* **WHAT YOU HAVE TO DO**:
What is needed is an exact copy of the lines in the listing below, from the one with "temperatuuruniformiteit en de" up to and including the one with "2026プレナスなでしこリーグ２部日程追加決定のお知らせ", with no other lines.

* **SUPPLIED ENTRIES**:
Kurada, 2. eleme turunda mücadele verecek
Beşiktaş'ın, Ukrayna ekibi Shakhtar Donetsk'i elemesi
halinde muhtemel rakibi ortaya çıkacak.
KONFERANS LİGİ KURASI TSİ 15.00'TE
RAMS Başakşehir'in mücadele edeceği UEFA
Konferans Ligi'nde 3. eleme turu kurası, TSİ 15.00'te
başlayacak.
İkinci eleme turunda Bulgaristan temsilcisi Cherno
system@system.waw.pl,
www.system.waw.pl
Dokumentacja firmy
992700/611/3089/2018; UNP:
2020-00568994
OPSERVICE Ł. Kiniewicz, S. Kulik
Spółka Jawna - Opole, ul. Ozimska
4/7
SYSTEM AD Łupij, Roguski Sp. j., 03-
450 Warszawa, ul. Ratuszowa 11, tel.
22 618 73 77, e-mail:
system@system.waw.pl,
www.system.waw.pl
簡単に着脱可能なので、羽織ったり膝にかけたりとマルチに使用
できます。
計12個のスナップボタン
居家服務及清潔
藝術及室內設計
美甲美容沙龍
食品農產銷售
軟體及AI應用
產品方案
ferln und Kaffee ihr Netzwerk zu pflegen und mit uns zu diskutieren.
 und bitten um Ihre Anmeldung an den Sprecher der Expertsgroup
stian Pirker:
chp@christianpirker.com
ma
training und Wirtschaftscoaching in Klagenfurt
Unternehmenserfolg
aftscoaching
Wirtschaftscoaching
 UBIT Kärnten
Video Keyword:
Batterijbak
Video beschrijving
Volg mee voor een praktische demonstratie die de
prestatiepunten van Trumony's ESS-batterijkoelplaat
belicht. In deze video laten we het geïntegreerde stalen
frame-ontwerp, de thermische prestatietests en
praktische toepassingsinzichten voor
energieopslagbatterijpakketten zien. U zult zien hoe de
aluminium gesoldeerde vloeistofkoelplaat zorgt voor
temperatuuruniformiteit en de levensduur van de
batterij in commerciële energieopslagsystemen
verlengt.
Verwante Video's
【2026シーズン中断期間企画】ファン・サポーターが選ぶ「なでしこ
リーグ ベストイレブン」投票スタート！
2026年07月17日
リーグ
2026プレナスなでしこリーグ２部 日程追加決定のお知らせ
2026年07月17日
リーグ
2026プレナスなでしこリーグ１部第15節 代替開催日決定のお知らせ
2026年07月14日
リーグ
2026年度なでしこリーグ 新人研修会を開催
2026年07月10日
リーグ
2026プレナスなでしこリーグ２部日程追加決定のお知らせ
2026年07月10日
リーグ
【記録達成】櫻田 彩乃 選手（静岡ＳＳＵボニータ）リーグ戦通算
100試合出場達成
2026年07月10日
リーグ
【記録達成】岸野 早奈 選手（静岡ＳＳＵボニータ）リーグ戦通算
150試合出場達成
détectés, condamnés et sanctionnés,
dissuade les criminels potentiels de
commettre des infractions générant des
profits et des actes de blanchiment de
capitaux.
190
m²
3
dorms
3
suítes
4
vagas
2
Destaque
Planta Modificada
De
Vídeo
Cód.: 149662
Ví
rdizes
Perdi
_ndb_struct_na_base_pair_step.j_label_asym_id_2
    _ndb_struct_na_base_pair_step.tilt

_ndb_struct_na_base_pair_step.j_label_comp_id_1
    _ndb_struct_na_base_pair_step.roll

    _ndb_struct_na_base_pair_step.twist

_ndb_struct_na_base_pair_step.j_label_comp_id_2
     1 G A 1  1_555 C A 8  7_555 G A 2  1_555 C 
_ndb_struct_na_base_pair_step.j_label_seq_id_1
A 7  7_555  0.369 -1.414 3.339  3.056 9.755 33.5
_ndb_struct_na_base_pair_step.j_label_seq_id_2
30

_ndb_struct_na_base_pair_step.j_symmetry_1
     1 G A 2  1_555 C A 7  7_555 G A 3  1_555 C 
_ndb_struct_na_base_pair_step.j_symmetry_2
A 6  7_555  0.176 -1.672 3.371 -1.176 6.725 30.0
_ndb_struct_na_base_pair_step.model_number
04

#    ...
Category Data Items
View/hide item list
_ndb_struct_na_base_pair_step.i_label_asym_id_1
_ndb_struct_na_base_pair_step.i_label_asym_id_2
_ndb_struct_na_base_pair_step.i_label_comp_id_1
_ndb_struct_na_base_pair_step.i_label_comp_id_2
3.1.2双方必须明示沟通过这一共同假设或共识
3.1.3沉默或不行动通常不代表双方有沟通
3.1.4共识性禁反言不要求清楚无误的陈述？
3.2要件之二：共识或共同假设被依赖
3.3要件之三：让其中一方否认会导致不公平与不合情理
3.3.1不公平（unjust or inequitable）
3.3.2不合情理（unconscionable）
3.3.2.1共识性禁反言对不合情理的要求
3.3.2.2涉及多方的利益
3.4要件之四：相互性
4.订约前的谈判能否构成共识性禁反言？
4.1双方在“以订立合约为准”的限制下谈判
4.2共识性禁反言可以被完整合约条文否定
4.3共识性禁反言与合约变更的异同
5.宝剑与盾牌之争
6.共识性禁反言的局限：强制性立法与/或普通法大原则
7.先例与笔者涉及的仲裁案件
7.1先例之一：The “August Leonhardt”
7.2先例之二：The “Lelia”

* **SOLUTION TO THE PROBLEM**:
temperatuuruniformiteit en de levensduur van de
batterij in commerciële energieopslagsystemen
verlengt.
Verwante Video's
【2026シーズン中断期間企画】ファン・サポーターが選ぶ「なでしこ
リーグ ベストイレブン」投票スタート！
2026年07月17日
リーグ
2026プレナスなでしこリーグ２部 日程追加決定のお知らせ
2026年07月17日
リーグ
2026プレナスなでしこリーグ１部第15節 代替開催日決定のお知らせ
2026年07月14日
リーグ
2026年度なでしこリーグ 新人研修会を開催
2026年07月10日
リーグ
2026プレナスなでしこリーグ２部日程追加決定のお知らせ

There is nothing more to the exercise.